The IMF said on Tuesday that the ongoing hit by the Kovid-19 pandemic and the failure to distribute vaccines around the world is worsening the economic divide and darkening the prospects for developing countries.
Global economic growth is expected to continue this year and beyond as recovery broadly strengthens, but the overall figures mask major downgrades and ongoing conflicts for some countries.
“The outlook for the low-income developing country group has deepened as the pandemic worsens,” said IMF chief economist Gita Gopinath.
She warned, the setbacks she imposed on the “great vaccine divide” would affect the restoration of living standards, and a prolonged pandemic recession “could reduce global GDP by $5.3 trillion over the next five years, ” he warned.
Meanwhile, advanced economies face “more difficult near-term prospects … partly due to supply disruptions.”
According to the International Monetary Fund’s latest World Economic Outlook, this threatens to push up prices, especially in the United States, where growth this year will be slower than previously expected, even as large-scale spending Considering the bills.
Worldwide production is expected to grow by 5.9 percent this year, slightly lower than projected in July, before slowing to 4.9 percent in 2022, the report said.
But the wave of infections from the delta version of Covid-19 and very low vaccination rates in developing countries, coupled with supply constraints, have slowed or pushed back the recovery in many economies.
“The alarming divergence in economic prospects across countries remains a major concern,” Gopinath said in a blog post on the new forecasts.
He added that advanced economies are expected to follow a “pre-pandemic trend path in 2022 and over 0.9 percent in 2024”.
However, in emerging market and developing economies, excluding China, production is “expected to be 5.5 percent lower than the pre-pandemic forecast in 2024.”
Amid the threat of a long-term mark, “therefore the most important policy priority is to vaccinate every country at least 40 percent of the population by the end of 2021 and 70 percent by the middle of 2022.”
– Delicate American Balancing Act –
The world’s largest economy has largely benefited from fiscal stimulus, but a delta wave has curtailed progress, and the IMF has slashed the United States’ growth forecast for this year to six percent, which That’s a full percentage point from the July figure.
US growth is expected to slow to 5.2 percent next year, slightly faster than previously expected, but policymakers will face a delicate balancing act between rising inflation and the risk of lower employment, the fund said.
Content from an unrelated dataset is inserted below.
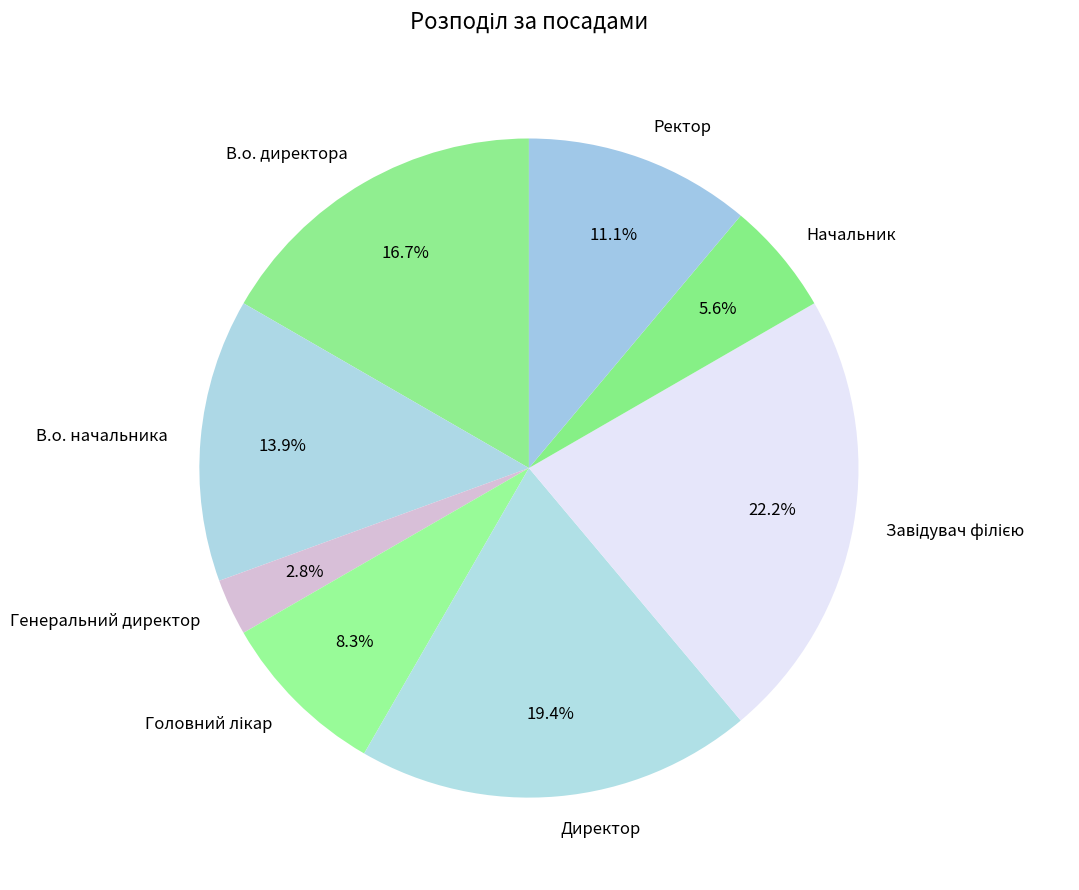

Which category has the smallest portion of the pie?

Генеральний директор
Once the recovery began, production had slowed, creating bottlenecks, particularly in semiconductors, and pushing prices higher, while wages were also at risk of rising as employers competed for scarce workers.
Central banks should be prepared to act quickly to meet worsening inflation risks.
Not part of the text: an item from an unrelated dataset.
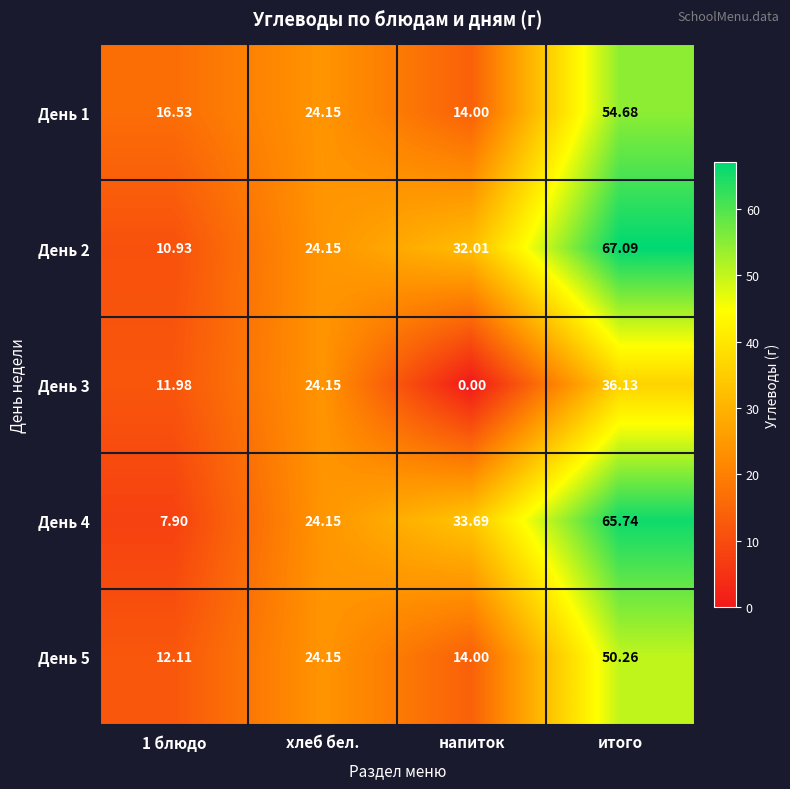

Is the value of День 3 at хлеб бел. greater than the value of День 1 at 1 блюдо?

Yes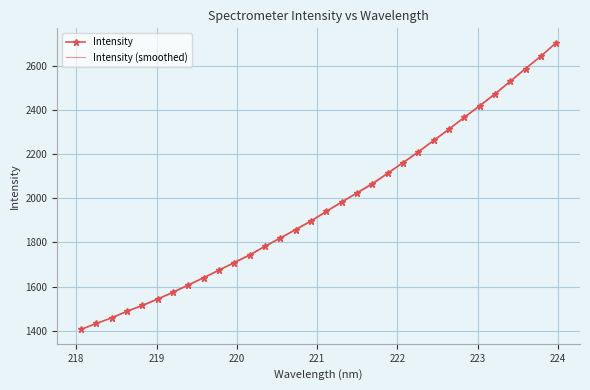

What is the difference between the second highest and second lowest values?

1210.2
“Monetary policy will need to walk a fine line between tackling inflation and financial risks, and supporting economic recovery,” the IMF said.
The IMF supported the Federal Reserve’s stated intention to pull back on stimulus by the end of the year, and prepare to lift interest rates in 2022.
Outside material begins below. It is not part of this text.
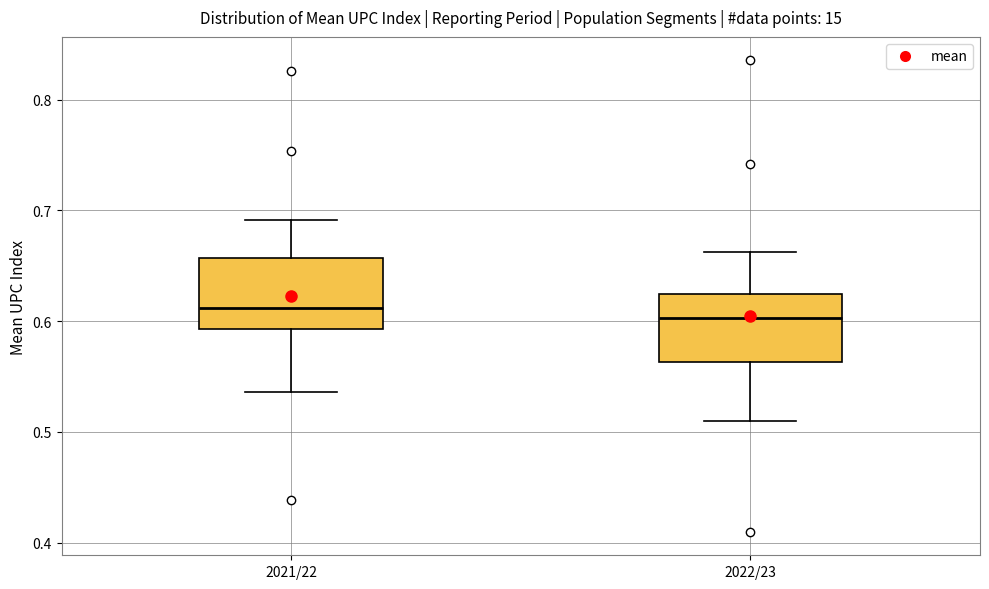

Where does the upper whisker of the box for 2021/22 end on the y-axis? The values are not printed on the chart, so give them approximately, as read against the axis.

0.69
But higher US interest rates will have a spillover effect for other countries, increasing the cost of borrowing.
Gopinath cautioned that policymakers should avoid “unnecessary policy crashes that affect financial markets and impede global recovery.”
These include failing to raise the US debt limit in “timely fashion” or “increased cross-border trade and technology tensions”.
The report added that the trade frictions before the pandemic are yet to be resolved and “are at risk of hindering recovery.”
(Except for the title, this story has not been edited by NDTV staff and is published from a syndicated feed.)